À Mylopotamos dans le nord de la Crète, la population est assez inhabituelle, car elle a un régime riche en graisse animale, ce qui devrait causer des complications de santé, mais la majorité des personnes est en bonne santé et elles ont une bonne longévité. Pour résoudre l’énigme, les scientifiques ont créé un portrait génétique de la population en séquençant l’ensemble du génome des 250 individus. C’était la première fois qu’on séquençait tout le génome des villageois de Mylopotamos. L’équipe a ensuite utilisé les résultats pour proposer une analyse plus détaillée sur 3 200 personnes pour lesquelles on connaissait les informations génétiques.

Les scientifiques ont découvert une nouvelle variante génétique dont on ignorait qu’elle avait des qualités cardioprotectrices. La variante, rs145556679, a été associée à des niveaux inférieurs des Triglycérides qui sont les « mauvaises » graisses naturelles et les Lipoprotéines de très basse densité (VLDL) plus connus sous le nom de « mauvais » cholestérol. Ces facteurs réduisent le risque de maladies cardiovasculaires.
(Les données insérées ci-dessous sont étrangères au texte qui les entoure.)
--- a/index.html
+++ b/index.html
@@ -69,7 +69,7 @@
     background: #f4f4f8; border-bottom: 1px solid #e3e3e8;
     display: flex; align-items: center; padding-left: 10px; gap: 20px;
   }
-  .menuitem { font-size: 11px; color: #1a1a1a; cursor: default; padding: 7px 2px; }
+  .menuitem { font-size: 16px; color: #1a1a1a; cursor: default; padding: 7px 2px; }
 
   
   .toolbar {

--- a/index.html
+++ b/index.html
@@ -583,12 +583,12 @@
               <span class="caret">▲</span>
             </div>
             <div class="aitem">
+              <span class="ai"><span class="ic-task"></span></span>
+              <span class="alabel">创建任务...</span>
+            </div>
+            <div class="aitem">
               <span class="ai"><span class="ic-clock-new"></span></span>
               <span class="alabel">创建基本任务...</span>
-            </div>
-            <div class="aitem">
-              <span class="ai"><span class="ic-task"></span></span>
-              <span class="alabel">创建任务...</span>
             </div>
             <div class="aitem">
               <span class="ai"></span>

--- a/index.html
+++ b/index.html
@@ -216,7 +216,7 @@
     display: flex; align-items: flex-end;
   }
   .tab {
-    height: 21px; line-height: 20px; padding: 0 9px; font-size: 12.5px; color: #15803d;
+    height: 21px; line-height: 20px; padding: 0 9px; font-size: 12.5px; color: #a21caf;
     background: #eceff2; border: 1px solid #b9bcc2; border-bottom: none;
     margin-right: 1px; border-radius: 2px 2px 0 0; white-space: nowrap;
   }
La variante cardioprotectrice pourrait être unique à la population de Mylopotamos. Les résultats du séquençage du génome de quelques milliers d’Européens n’ont révélé qu’une seule copie de cette variante dans un seul individu en Toscane en Italie. Une variante distincte dans le même gène a également été découverte, et qui était associée à des niveaux inférieurs de triglycérides, dans la population amish aux États-Unis.
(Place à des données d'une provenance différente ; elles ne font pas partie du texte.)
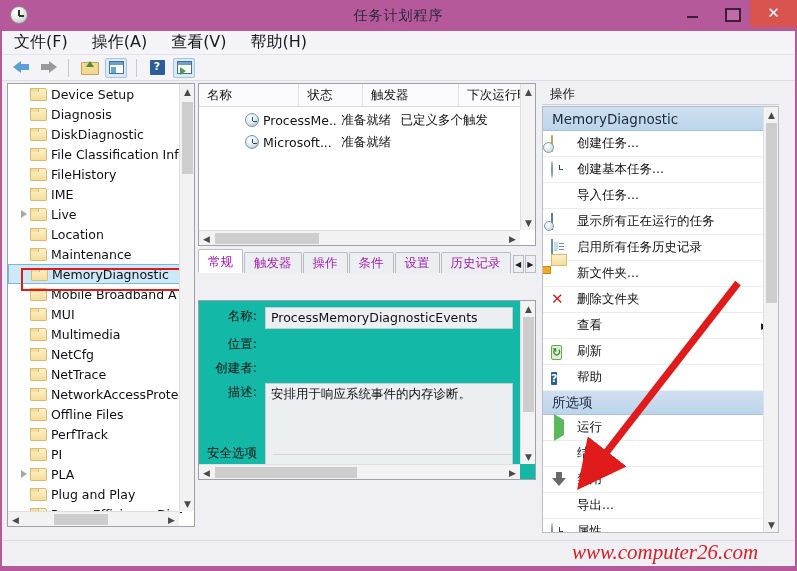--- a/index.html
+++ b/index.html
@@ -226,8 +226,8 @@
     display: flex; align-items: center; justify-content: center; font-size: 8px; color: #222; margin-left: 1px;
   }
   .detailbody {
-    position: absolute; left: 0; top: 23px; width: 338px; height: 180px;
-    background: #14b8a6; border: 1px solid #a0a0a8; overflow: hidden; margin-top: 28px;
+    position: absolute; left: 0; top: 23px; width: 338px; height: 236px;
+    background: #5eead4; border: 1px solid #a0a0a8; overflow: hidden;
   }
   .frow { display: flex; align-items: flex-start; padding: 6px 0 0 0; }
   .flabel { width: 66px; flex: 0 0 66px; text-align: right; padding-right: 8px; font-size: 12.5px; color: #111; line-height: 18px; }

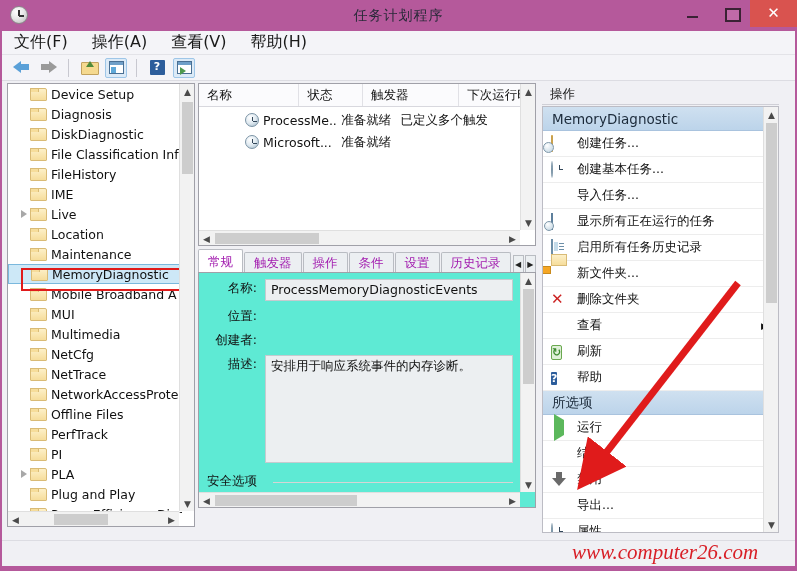--- a/index.html
+++ b/index.html
@@ -430,11 +430,6 @@
           <div class="tnode">
             <span class="exp"></span>
             <span class="tfolder"></span>
-            <span>Multimedia</span>
-          </div>
-          <div class="tnode">
-            <span class="exp"></span>
-            <span class="tfolder"></span>
             <span>NetCfg</span>
           </div>
           <div class="tnode">

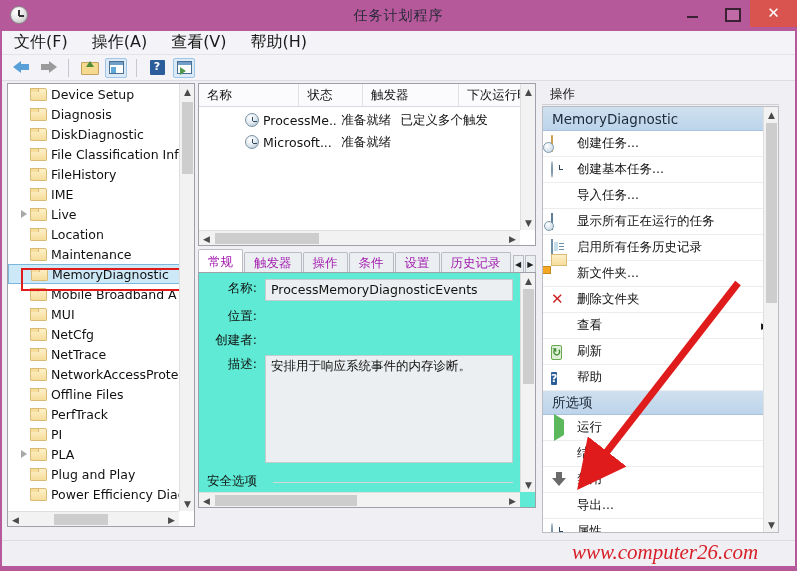--- a/index.html
+++ b/index.html
@@ -544,6 +544,7 @@
               </div>
               <div class="frow">
                 <div class="flabel">创建者:</div>
+                <div class="fvalue plain">Microsoft Corporation</div>
               </div>
               <div class="frow">
                 <div class="flabel">描述:</div>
Lorraine Southam, premier auteur de l’Institut Wellcome Trust Sanger, a déclaré : En étudiant les populations isolées, nous sommes en mesure d’identifier les variantes génétiques qui sont beaucoup plus fréquentes par rapport aux populations cosmopolites ce qui nous permet de déterminer si ces variantes sont responsables de la maladie. Avec des populations isolées, nous pouvons avoir une vision unique sur les variantes génétiques rares qui jouent un rôle important dans les maladies humaines complexes.

L’équipe a également étudié une population isolée provenant des villages montagneux dans la région de Pomak dans le nord de la Grèce. Les scientifiques ont étudié la génétique de 1 700 personnes dans la population. Ils ont découvert 4 variantes génétiques distinctes qui influent sur la pression artérielle diastolique, les taux de glycémie à jeun, le nombre de globules blancs et les taux d’hémoglobine. Cette étude montre l’importance d’observer l’ensemble du génome pour mieux comprendre les risques génétiques spécifiques d’une population.